#### PROBLEM TO SOLVE:
How many lines of the entries below contain the string "Sexual"? Case counts, so match capital and lowercase letters exactly, and reply with the number alone.

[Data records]

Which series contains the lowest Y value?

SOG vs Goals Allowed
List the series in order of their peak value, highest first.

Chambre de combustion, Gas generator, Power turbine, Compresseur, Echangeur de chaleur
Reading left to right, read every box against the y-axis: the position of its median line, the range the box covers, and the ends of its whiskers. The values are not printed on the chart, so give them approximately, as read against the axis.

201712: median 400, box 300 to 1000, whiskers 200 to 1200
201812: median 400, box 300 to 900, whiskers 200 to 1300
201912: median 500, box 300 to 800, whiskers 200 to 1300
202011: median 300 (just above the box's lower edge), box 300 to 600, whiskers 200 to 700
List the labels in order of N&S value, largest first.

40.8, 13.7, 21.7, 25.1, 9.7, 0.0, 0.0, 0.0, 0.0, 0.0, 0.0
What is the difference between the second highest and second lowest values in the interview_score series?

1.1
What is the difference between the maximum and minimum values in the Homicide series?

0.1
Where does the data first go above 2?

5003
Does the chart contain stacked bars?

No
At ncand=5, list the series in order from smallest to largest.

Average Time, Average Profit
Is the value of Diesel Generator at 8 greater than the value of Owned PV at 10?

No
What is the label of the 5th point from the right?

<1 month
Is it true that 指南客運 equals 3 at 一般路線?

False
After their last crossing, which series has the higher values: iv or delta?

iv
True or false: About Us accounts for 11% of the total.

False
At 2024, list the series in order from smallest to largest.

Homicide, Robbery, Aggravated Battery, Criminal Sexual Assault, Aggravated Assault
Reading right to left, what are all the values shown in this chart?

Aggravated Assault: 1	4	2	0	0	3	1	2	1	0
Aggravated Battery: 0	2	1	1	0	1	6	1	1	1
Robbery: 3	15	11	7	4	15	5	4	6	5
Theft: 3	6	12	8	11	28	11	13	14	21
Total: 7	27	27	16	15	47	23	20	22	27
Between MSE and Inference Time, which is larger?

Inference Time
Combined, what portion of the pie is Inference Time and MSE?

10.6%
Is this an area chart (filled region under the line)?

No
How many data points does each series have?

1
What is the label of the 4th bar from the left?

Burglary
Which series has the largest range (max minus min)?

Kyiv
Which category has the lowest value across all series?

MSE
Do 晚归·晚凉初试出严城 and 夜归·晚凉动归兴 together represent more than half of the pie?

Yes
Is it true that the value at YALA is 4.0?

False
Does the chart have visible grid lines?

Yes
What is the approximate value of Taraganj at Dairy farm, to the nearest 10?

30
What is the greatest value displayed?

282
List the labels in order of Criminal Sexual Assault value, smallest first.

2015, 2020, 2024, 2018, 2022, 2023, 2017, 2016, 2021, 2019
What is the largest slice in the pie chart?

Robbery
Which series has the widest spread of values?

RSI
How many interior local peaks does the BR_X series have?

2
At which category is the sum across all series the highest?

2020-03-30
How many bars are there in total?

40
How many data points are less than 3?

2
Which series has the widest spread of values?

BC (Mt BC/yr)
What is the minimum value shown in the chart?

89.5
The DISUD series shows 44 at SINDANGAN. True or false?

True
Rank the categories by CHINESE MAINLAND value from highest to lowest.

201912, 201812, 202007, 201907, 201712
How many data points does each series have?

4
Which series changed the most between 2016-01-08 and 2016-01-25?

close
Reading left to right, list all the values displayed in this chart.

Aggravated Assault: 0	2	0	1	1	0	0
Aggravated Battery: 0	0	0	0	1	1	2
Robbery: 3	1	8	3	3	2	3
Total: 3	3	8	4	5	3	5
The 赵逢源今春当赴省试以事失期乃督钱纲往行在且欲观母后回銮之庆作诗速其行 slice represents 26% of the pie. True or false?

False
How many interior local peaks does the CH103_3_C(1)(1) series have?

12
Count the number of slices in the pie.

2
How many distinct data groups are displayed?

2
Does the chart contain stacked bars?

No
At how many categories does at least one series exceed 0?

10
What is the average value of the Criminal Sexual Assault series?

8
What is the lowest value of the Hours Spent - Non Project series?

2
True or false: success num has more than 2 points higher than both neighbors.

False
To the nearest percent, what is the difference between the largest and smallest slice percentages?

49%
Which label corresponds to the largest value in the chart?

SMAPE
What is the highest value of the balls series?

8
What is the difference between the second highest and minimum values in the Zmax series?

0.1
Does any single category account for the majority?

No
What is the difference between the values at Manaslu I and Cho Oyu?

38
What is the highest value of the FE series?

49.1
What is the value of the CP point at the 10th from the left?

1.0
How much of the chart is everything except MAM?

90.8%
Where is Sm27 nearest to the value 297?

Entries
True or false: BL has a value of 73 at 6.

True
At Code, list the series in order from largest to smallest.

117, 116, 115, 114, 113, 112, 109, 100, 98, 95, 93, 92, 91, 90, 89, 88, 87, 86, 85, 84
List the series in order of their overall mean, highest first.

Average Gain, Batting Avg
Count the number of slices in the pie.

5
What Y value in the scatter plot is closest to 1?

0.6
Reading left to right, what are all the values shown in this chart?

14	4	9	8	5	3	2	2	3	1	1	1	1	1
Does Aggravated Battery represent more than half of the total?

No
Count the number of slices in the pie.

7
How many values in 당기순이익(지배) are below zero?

#### YOUR SOLUTION:
3